Fossil egg and eggshells from the Upper Cretaceous Hell Creek Formation, Montana
Frankie D Jackson, David J Varricchio
Journal of Vertebrate Paleontology
Despite over a hundred years of intense paleontological exploration, the terrestrial rocks of the Upper Cretaceous (Maastrichtian) Hell Creek Formation of eastern Montana are remarkable for the absence of fossil eggs. Here, we describe the first fossil egg and additional eggshell fragments from the formation. The two-layered structure of the smooth 1600-mu m-thick eggshell of Belonoolithus garbani, oogen. et oosp. nov., permits assignment of the 6cm x 8cm egg to Theropoda. Additional theropod eggshells, Dimorphoolithus bennetti, oogen. et oosp. nov., closely resemble Tubercuoolithus choteauensis (incertae sedis) from the Campanian Two Medicine Formation of Montana, differing only in ornamentation. Therefore, we establish Tubercuoolithidae, oofam. nov., to accommodate both eggshell types.
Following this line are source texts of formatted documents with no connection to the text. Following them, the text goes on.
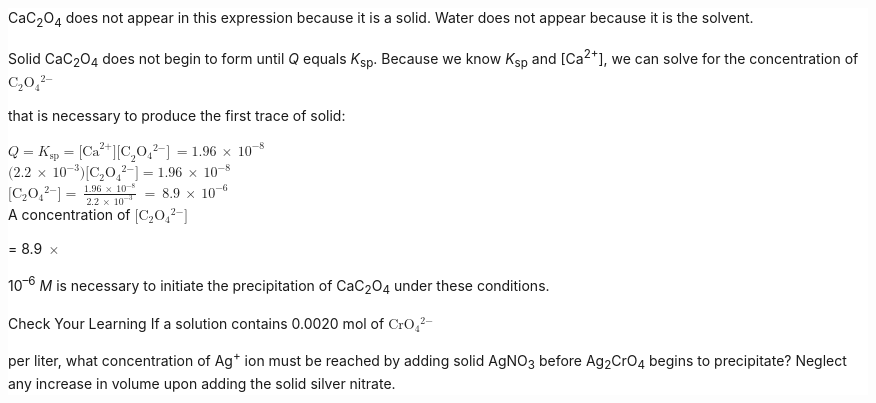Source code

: CaC<sub>2</sub>O<sub>4</sub> does not appear in this expression because it is a solid. Water does not appear because it is the solvent.

Solid CaC<sub>2</sub>O<sub>4</sub> does not begin to form until *Q* equals *K*<sub>sp</sub>. Because we know *K*<sub>sp</sub> and \[Ca<sup>2+</sup>\], we can solve for the concentration of <math xmlns="http://www.w3.org/1998/Math/MathML"><mrow><msub><mtext>C</mtext><mn>2</mn></msub><msub><mtext>O</mtext><mn>4</mn></msub><msup><mrow /><mtext>2−</mtext></msup></mrow></math>

 that is necessary to produce the first trace of solid:

<div data-type="equation">
<math xmlns="http://www.w3.org/1998/Math/MathML"><mrow><mi>Q</mi><mo>=</mo><msub><mi>K</mi><mrow><mtext>sp</mtext></mrow></msub><mo>=</mo><mo stretchy="false">[</mo><msup><mrow><mtext>Ca</mtext></mrow><mtext>2+</mtext></msup><mo stretchy="false">]</mo><msub><mrow><mo stretchy="false">[</mo><mtext>C</mtext></mrow><mn>2</mn></msub><msub><mtext>O</mtext><mn>4</mn></msub><msup><mrow /><mtext>2−</mtext></msup><mo stretchy="false">]</mo><mspace width="0.2em" /><mo>=</mo><mtext>1.96</mtext><mspace width="0.2em" /><mo>×</mo><mspace width="0.2em" /><msup><mrow><mn>10</mn></mrow><mrow><mo>−</mo><mn>8</mn></mrow></msup></mrow></math>
</div>
<div data-type="equation">
<math xmlns="http://www.w3.org/1998/Math/MathML"><mrow><mo stretchy="false">(</mo><mn>2.2</mn><mspace width="0.2em" /><mo>×</mo><mspace width="0.2em" /><msup><mrow><mn>10</mn></mrow><mrow><mo>−</mo><mn>3</mn></mrow></msup><mo stretchy="false">)</mo><mo stretchy="false">[</mo><msub><mrow><mtext>C</mtext></mrow><mtext>2</mtext></msub><msub><mtext>O</mtext><mn>4</mn></msub><msup><mrow /><mtext>2−</mtext></msup><mo stretchy="false">]</mo><mo>=</mo><mtext>1.96</mtext><mspace width="0.2em" /><mo>×</mo><mspace width="0.2em" /><msup><mrow><mn>10</mn></mrow><mrow><mo>−</mo><mn>8</mn></mrow></msup></mrow></math>
</div>
<div data-type="equation">
<math xmlns="http://www.w3.org/1998/Math/MathML"><mrow><mo stretchy="false">[</mo><msub><mtext>C</mtext><mn>2</mn></msub><msub><mtext>O</mtext><mn>4</mn></msub><msup><mrow /><mtext>2−</mtext></msup><mo stretchy="false">]</mo><mo>=</mo><mspace width="0.2em" /><mfrac><mrow><mn>1.96</mn><mspace width="0.2em" /><mo>×</mo><mspace width="0.2em" /><msup><mrow><mn>10</mn></mrow><mrow><mo>−</mo><mn>8</mn></mrow></msup></mrow><mrow><mn>2.2</mn><mspace width="0.2em" /><mo>×</mo><mspace width="0.2em" /><msup><mrow><mn>10</mn></mrow><mrow><mo>−</mo><mn>3</mn></mrow></msup></mrow></mfrac><mspace width="0.3em" /><mo>=</mo><mspace width="0.2em" /><mtext>8.9</mtext><mspace width="0.2em" /><mo>×</mo><mspace width="0.2em" /><msup><mrow><mn>10</mn></mrow><mrow><mo>−</mo><mn>6</mn></mrow></msup></mrow></math>
</div>
A concentration of <math xmlns="http://www.w3.org/1998/Math/MathML"><mrow><mo stretchy="false">[</mo><msub><mtext>C</mtext><mn>2</mn></msub><msub><mtext>O</mtext><mn>4</mn></msub><msup><mrow /><mtext>2−</mtext></msup><mo stretchy="false">]</mo></mrow></math>

 = 8.9 <math xmlns="http://www.w3.org/1998/Math/MathML"><mo>×</mo></math>

 10<sup>–6</sup> *M* is necessary to initiate the precipitation of CaC<sub>2</sub>O<sub>4</sub> under these conditions.

<span data-type="title">Check Your Learning</span> If a solution contains 0.0020 mol of <math xmlns="http://www.w3.org/1998/Math/MathML"><mrow><msub><mrow><mtext>CrO</mtext></mrow><mn>4</mn></msub><msup><mrow /><mtext>2−</mtext></msup></mrow></math>

 per liter, what concentration of Ag<sup>+</sup> ion must be reached by adding solid AgNO<sub>3</sub> before Ag<sub>2</sub>CrO<sub>4</sub> begins to precipitate? Neglect any increase in volume upon adding the solid silver nitrate.
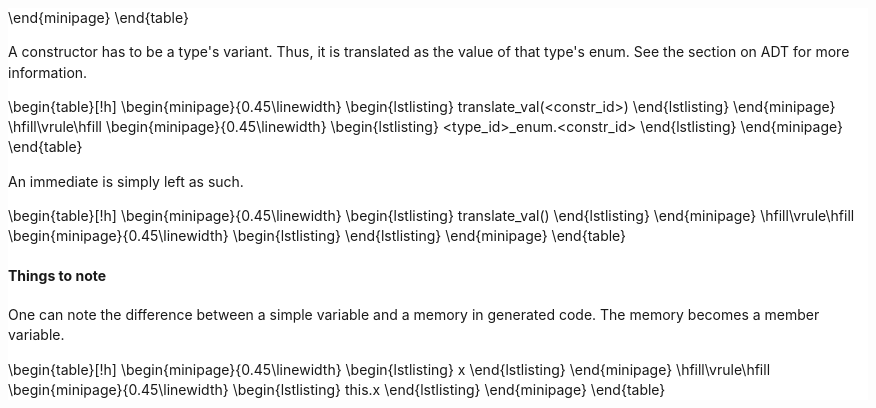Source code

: \end{minipage}
\end{table}

A constructor has to be a type's variant. Thus, it is
translated as the value of that type's enum. See the
section on ADT for more information.

\begin{table}[!h]
\begin{minipage}{0.45\linewidth}
\begin{lstlisting}
translate_val(<constr_id>)
\end{lstlisting}
\end{minipage}
\hfill\vrule\hfill
\begin{minipage}{0.45\linewidth}
\begin{lstlisting}
<type_id>_enum.<constr_id>
\end{lstlisting}
\end{minipage}
\end{table}

An immediate is simply left as such.

\begin{table}[!h]
\begin{minipage}{0.45\linewidth}
\begin{lstlisting}
translate_val(<immediate>)
\end{lstlisting}
\end{minipage}
\hfill\vrule\hfill
\begin{minipage}{0.45\linewidth}
\begin{lstlisting}
<immediate>
\end{lstlisting}
\end{minipage}
\end{table}

#### Things to note

One can note the difference between a simple variable and a memory in generated code.
The memory becomes a member variable.

\begin{table}[!h]
\begin{minipage}{0.45\linewidth}
\begin{lstlisting}
x
\end{lstlisting}
\end{minipage}
\hfill\vrule\hfill
\begin{minipage}{0.45\linewidth}
\begin{lstlisting}
this.x
\end{lstlisting}
\end{minipage}
\end{table}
Other eggshell types include two varieties of Spheroolithus, as well as Testudoolithus and Krokolithes. Whereas B. garbani and D. bennetti are unique to the Hell Creek Formation, the other three oogenera also occur in the stratigraphically older Two Medicine and Judith River formations of Montana, and the Oldman Formation of southern Alberta, Canada.Citation for this article: Jackson, F. D., and D. J. Varricchio. 2016. Fossil egg and eggshells from the Upper Cretaceous Hell Creek Formation, Montana. Journal of Vertebrate Paleontology. DOI: 10.1080/02724634.2016.1185432.